L'actualité du livre
Histoire & Sciences socialeset Période Moderne  

Versailles, une histoire naturelle
de Grégory Quenet
La Découverte 2015 /  19 €- 124.45  ffr. / 224 pages
ISBN : 978-2-7071-8494-8
FORMAT : 13,5 cm × 21,9 cm

L'auteur du compte rendu : Archiviste-paléographe, docteur de l'université de Paris I-Sorbonne, conservateur en chef du patrimoine, Thierry Sarmant est responsable des collections de monnaies et médailles du musée Carnavalet après avoir été adjoint au directeur du département des monnaies, médailles et antiques de la Bibliothèque nationale de France. Il a publié, entre autres titres, Les Demeures du Soleil, Louis XIV, Louvois et la surintendance des Bâtiments du roi (2003), Louis XIV. Homme et roi (Tallandier, 2012), Fontainebleau. Mille ans d'histoire de France (Tallandier, 2013).

Un essai d’écologie historique

Pour le visiteur, pour la majorité des historiens, Versailles est d’abord un édifice de pierre, le palais de Louis XIV et de ses successeurs. Mais pour le roi-soleil et ses contemporains, Versailles était tout autant un domaine qu’un bâtiment, un immense territoire comprenant jardins, petit parc et grand parc, royaume en réduction consacré aux promenades et à la chasse.

Fascinée par le propos architectural du château et de ses abords, l’historiographie «versaillologique» a quelque peu oblitéré le «grand Versailles» qu’avait conçu Louis XIV. Il a fallu l’intérêt récent pour l’art des jardins et l’œuvre de Le Nôtre, la thèse d’Éric Soulard sur les eaux de Versailles, les somptueux livres illustrés publiés par Jacques de Givry et l’étude de référence de Vincent Maroteaux, Versailles, le roi et son domaine (2000), pour renverser la perspective.

Grégory Quenet s’inscrit dans la lignée de ces travaux tout en les infléchissant vers ce que l’on pourrait désigner comme un essai d’écologie historique. Le Grand Parc constitué par Louis XIV est envisagé comme un écosystème original, créé par l’homme et fondamentalement instable. Canaux et rigoles amènent l’eau dans un territoire qui en manque, perturbant la circulation des hommes et des animaux.
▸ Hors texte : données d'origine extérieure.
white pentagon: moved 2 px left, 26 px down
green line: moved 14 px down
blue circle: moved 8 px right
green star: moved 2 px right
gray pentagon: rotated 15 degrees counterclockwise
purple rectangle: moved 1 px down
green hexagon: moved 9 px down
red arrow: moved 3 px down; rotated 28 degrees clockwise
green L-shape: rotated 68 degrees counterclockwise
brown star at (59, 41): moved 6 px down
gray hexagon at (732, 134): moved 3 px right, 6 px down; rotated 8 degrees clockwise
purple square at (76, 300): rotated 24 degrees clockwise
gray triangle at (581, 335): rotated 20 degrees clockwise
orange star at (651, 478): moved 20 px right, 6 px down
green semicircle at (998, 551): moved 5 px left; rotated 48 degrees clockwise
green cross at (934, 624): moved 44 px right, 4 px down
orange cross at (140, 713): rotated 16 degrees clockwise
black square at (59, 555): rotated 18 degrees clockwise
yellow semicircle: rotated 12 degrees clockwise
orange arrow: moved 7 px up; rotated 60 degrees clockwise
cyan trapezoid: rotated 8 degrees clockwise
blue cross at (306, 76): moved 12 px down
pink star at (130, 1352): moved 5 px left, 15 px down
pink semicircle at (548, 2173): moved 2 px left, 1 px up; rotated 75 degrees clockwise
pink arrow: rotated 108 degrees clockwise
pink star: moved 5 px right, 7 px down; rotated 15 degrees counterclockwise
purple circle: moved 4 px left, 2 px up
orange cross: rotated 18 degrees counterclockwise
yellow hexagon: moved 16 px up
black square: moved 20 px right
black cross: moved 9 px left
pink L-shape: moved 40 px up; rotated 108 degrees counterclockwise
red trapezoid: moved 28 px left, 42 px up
Afin de créer une réserve de chasse, une enceinte de 40 kilomètres, percée de vingt-quatre portes, isole un périmètre qui n’est pas assimilable aux anciennes forêts domaniales, car l’habitat humain et les cultures l’emportent sur les surfaces boisées, qui croissent au cours du XVIIIe siècle.

On répète volontiers la célèbre formule de Saint-Simon sur «l’orgueilleux plaisir de forcer la nature», mais Grégory Quenet nous révèle les limites de cet «absolutisme environnemental». Menacés de comblement, canaux et rigoles sont en perpétuelle restauration ; les eaux usées s’évacuent avec peine. On voudrait favoriser la croissance du gros gibier, mais rats, lapins, corneilles et hiboux pullulent. Le gibier est tantôt trop rare, tantôt trop abondant.

Si le pouvoir absolu du roi sur son Grand Parc n’était apparent, ce dernier fut pourtant bien compris comme un symbole de l’absolutisme. Sitôt la révolution commencée, tous les Français se découvrirent chasseurs et le gibier versaillais fut victime d’opérations massives de braconnage qui éradiquèrent la population animale en trois ou quatre années. Le Grand et le Petit Parcs furent partiellement aliénés entre 1793 et 1803. Victimes, avance Grégory Quenet, de la charge symbolique attachée aux chasses royales, mais aussi d’une nouvelle conception des rapports entre nature et culture.